Serverless architectures eliminate the need for developers to provision and manage underlying infrastructure when they want to build and run an application. Serverless applications are also event-driven, which means their components, or functions, only run when triggered and shut done once a task is complete. Cloud providers only charge users for compute resources when those functions run, so costs don't pile up as an application sits idle.

While these cost-savings are a big lure, they aren't a guarantee, and IT pros need the knowledge to dig further and know which types of applications are best for serverless computing. For example, applications that run constantly might cost an organization more on a serverless platform than on traditional cloud infrastructure.
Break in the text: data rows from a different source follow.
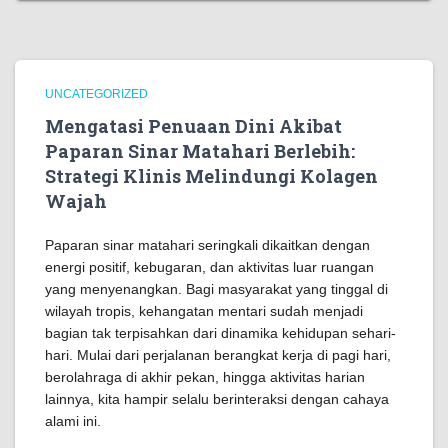
UNCATEGORIZED
Mengatasi Penuaan Dini Akibat
Paparan Sinar Matahari Berlebih:
Strategi Klinis Melindungi Kolagen
Wajah
Paparan sinar matahari seringkali dikaitkan dengan
energi positif, kebugaran, dan aktivitas luar ruangan
yang menyenangkan. Bagi masyarakat yang tinggal di
wilayah tropis, kehangatan mentari sudah menjadi
bagian tak terpisahkan dari dinamika kehidupan sehari-
hari. Mulai dari perjalanan berangkat kerja di pagi hari,
berolahraga di akhir pekan, hingga aktivitas harian
lainnya, kita hampir selalu berinteraksi dengan cahaya
alami ini.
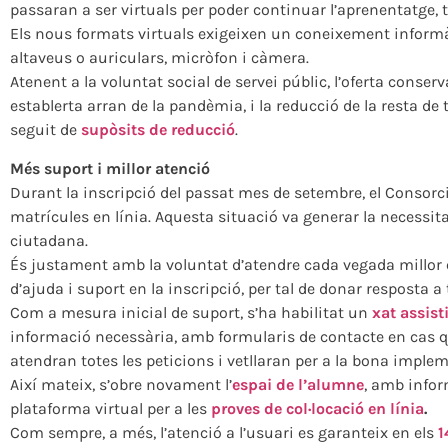
passaran a ser virtuals per poder continuar l’aprenentatge, t
Els nous formats virtuals exigeixen un coneixement informà
altaveus o auriculars, micròfon i càmera.
Atenent a la voluntat social de servei públic, l’oferta conser
establerta arran de la pandèmia, i la reducció de la resta de
seguit de
supòsits de reducció
.
Més suport i millor atenció
Durant la inscripció del passat mes de setembre, el Consor
matrícules en línia. Aquesta situació va generar la necessit
ciutadana.
És justament amb la voluntat d’atendre cada vegada millor 
d’ajuda i suport en la inscripció, per tal de donar resposta a
Com a mesura inicial de suport, s’ha habilitat un
xat assist
informació necessària, amb formularis de contacte en cas qu
atendran totes les peticions i vetllaran per a la bona imple
Així mateix, s’obre novament l’
espai de l’alumne
, amb inform
plataforma virtual per a les
proves de col·locació en línia
.
Com sempre, a més, l’atenció a l’usuari es garanteix en els
1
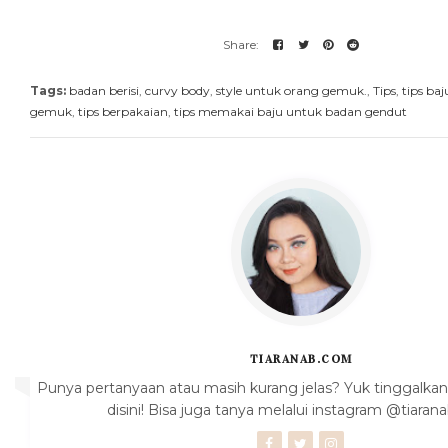
Tags:
badan berisi
,
curvy body
,
style untuk orang gemuk.
,
Tips
,
tips ba
gemuk
,
tips berpakaian
,
tips memakai baju untuk badan gendut
TIARANAB.COM
Punya pertanyaan atau masih kurang jelas? Yuk tinggalk
disini! Bisa juga tanya melalui instagram @tiarana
IT pros can evolve their cloud computing skills for serverless in various ways. For starters, familiarize yourself with some of the popular serverless platforms -- also known as functions as a service (FaaS) offerings -- such as AWS Lambda, Azure Functions, Google Cloud Functions and IBM Cloud Functions.

In addition, prepare to manage serverless applications differently than more traditional apps. Serverless architectures break an application down into various individual functions, so admins must monitor performance, troubleshoot and track usage for each, and also rethink scaling and load balancing practices.

Since the technology is still in its early days, it's difficult for companies to find candidates with serverless experience. But for IT pros, this talent gap represents a big opportunity in 2018.

"It's going to be a little like machine learning, I would expect, where there's high demand for some expertise on how to use these [serverless architectures], but not a lot of talent that's out there," Lyman said.